*YOUR GOAL*
Below are the entries; give again exactly the lines from the one mentioning "石川県のコンタクトレンズ販売店" through the one mentioning "que integre discernimiento", inclusive.

--- DATA EXCERPTS Enclosed Below ---

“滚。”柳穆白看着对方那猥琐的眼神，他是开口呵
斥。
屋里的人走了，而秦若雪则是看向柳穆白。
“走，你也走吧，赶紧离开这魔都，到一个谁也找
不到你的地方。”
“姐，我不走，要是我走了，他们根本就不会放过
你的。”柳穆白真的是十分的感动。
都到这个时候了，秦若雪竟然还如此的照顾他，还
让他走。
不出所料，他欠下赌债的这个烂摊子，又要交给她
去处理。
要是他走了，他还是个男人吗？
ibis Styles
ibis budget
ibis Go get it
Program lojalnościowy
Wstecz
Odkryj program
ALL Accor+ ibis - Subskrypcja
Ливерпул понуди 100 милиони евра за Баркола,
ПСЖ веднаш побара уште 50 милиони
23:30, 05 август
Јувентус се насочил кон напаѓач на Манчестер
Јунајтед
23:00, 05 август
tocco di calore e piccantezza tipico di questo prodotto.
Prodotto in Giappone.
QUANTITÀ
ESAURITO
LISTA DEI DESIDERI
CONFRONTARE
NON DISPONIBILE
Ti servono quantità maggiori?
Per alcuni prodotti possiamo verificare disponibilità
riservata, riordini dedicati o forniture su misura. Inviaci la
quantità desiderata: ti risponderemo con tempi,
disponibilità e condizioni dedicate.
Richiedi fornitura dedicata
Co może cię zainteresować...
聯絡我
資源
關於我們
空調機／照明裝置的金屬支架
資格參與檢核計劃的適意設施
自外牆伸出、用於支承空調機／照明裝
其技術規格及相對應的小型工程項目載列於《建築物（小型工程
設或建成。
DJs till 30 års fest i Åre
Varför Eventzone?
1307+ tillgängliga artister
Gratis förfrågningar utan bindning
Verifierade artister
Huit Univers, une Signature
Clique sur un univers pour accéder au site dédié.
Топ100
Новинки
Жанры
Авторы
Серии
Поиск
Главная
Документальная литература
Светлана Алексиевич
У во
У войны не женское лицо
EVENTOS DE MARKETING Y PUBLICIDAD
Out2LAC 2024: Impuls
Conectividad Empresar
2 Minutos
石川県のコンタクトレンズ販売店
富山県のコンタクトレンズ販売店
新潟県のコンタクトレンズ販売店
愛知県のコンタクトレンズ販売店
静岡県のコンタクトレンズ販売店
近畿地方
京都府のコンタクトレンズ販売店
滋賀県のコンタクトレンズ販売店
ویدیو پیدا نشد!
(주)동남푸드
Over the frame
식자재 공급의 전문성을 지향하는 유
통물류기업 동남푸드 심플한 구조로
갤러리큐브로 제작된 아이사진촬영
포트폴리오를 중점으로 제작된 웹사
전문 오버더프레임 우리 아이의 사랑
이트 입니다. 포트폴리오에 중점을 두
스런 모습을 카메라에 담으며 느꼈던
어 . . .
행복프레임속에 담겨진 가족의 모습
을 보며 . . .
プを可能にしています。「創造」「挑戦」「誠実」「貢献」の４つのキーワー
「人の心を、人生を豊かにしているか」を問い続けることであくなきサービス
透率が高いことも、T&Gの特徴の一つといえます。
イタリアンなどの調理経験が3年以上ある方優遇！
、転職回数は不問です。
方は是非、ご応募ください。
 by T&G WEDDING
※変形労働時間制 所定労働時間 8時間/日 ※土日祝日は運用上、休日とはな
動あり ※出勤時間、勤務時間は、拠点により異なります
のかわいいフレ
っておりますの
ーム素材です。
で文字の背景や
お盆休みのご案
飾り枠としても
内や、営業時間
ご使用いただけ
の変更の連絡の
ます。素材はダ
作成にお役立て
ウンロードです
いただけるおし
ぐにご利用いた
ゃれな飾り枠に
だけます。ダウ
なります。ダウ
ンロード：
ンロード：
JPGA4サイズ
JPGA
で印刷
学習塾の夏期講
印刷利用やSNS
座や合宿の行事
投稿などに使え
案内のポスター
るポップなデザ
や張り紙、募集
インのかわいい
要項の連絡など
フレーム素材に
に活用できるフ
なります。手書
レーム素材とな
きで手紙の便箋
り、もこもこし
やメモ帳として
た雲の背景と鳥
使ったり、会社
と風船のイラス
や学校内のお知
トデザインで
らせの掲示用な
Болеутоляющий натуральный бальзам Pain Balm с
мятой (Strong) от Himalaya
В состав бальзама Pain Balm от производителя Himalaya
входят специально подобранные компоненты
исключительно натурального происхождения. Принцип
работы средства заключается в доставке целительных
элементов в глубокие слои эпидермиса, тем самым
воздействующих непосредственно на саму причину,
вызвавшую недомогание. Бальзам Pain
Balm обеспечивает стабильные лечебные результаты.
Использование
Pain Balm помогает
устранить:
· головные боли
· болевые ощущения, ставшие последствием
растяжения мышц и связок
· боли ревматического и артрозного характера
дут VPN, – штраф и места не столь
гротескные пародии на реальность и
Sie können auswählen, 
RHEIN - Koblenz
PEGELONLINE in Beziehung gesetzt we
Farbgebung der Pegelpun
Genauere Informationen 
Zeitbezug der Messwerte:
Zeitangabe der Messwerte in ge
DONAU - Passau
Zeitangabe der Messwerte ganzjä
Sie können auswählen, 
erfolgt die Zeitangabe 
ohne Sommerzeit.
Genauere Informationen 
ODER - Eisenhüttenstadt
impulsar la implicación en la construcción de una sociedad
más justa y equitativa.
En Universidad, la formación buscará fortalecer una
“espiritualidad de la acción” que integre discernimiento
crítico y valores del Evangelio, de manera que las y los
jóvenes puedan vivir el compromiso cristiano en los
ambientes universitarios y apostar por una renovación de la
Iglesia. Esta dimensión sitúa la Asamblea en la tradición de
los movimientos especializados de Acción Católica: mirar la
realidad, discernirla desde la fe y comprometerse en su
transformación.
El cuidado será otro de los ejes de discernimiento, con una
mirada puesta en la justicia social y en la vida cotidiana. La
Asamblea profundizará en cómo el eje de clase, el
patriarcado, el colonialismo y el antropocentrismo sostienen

--- End of Enclosed DATA EXCERPTS ---

*YOUR RESPONSE*
石川県のコンタクトレンズ販売店
富山県のコンタクトレンズ販売店
新潟県のコンタクトレンズ販売店
愛知県のコンタクトレンズ販売店
静岡県のコンタクトレンズ販売店
近畿地方
京都府のコンタクトレンズ販売店
滋賀県のコンタクトレンズ販売店
ویدیو پیدا نشد!
(주)동남푸드
Over the frame
식자재 공급의 전문성을 지향하는 유
통물류기업 동남푸드 심플한 구조로
갤러리큐브로 제작된 아이사진촬영
포트폴리오를 중점으로 제작된 웹사
전문 오버더프레임 우리 아이의 사랑
이트 입니다. 포트폴리오에 중점을 두
스런 모습을 카메라에 담으며 느꼈던
어 . . .
행복프레임속에 담겨진 가족의 모습
을 보며 . . .
プを可能にしています。「創造」「挑戦」「誠実」「貢献」の４つのキーワー
「人の心を、人生を豊かにしているか」を問い続けることであくなきサービス
透率が高いことも、T&Gの特徴の一つといえます。
イタリアンなどの調理経験が3年以上ある方優遇！
、転職回数は不問です。
方は是非、ご応募ください。
 by T&G WEDDING
※変形労働時間制 所定労働時間 8時間/日 ※土日祝日は運用上、休日とはな
動あり ※出勤時間、勤務時間は、拠点により異なります
のかわいいフレ
っておりますの
ーム素材です。
で文字の背景や
お盆休みのご案
飾り枠としても
内や、営業時間
ご使用いただけ
の変更の連絡の
ます。素材はダ
作成にお役立て
ウンロードです
いただけるおし
ぐにご利用いた
ゃれな飾り枠に
だけます。ダウ
なります。ダウ
ンロード：
ンロード：
JPGA4サイズ
JPGA
で印刷
学習塾の夏期講
印刷利用やSNS
座や合宿の行事
投稿などに使え
案内のポスター
るポップなデザ
や張り紙、募集
インのかわいい
要項の連絡など
フレーム素材に
に活用できるフ
なります。手書
レーム素材とな
きで手紙の便箋
り、もこもこし
やメモ帳として
た雲の背景と鳥
使ったり、会社
と風船のイラス
や学校内のお知
トデザインで
らせの掲示用な
Болеутоляющий натуральный бальзам Pain Balm с
мятой (Strong) от Himalaya
В состав бальзама Pain Balm от производителя Himalaya
входят специально подобранные компоненты
исключительно натурального происхождения. Принцип
работы средства заключается в доставке целительных
элементов в глубокие слои эпидермиса, тем самым
воздействующих непосредственно на саму причину,
вызвавшую недомогание. Бальзам Pain
Balm обеспечивает стабильные лечебные результаты.
Использование
Pain Balm помогает
устранить:
· головные боли
· болевые ощущения, ставшие последствием
растяжения мышц и связок
· боли ревматического и артрозного характера
дут VPN, – штраф и места не столь
гротескные пародии на реальность и
Sie können auswählen, 
RHEIN - Koblenz
PEGELONLINE in Beziehung gesetzt we
Farbgebung der Pegelpun
Genauere Informationen 
Zeitbezug der Messwerte:
Zeitangabe der Messwerte in ge
DONAU - Passau
Zeitangabe der Messwerte ganzjä
Sie können auswählen, 
erfolgt die Zeitangabe 
ohne Sommerzeit.
Genauere Informationen 
ODER - Eisenhüttenstadt
impulsar la implicación en la construcción de una sociedad
más justa y equitativa.
En Universidad, la formación buscará fortalecer una
“espiritualidad de la acción” que integre discernimiento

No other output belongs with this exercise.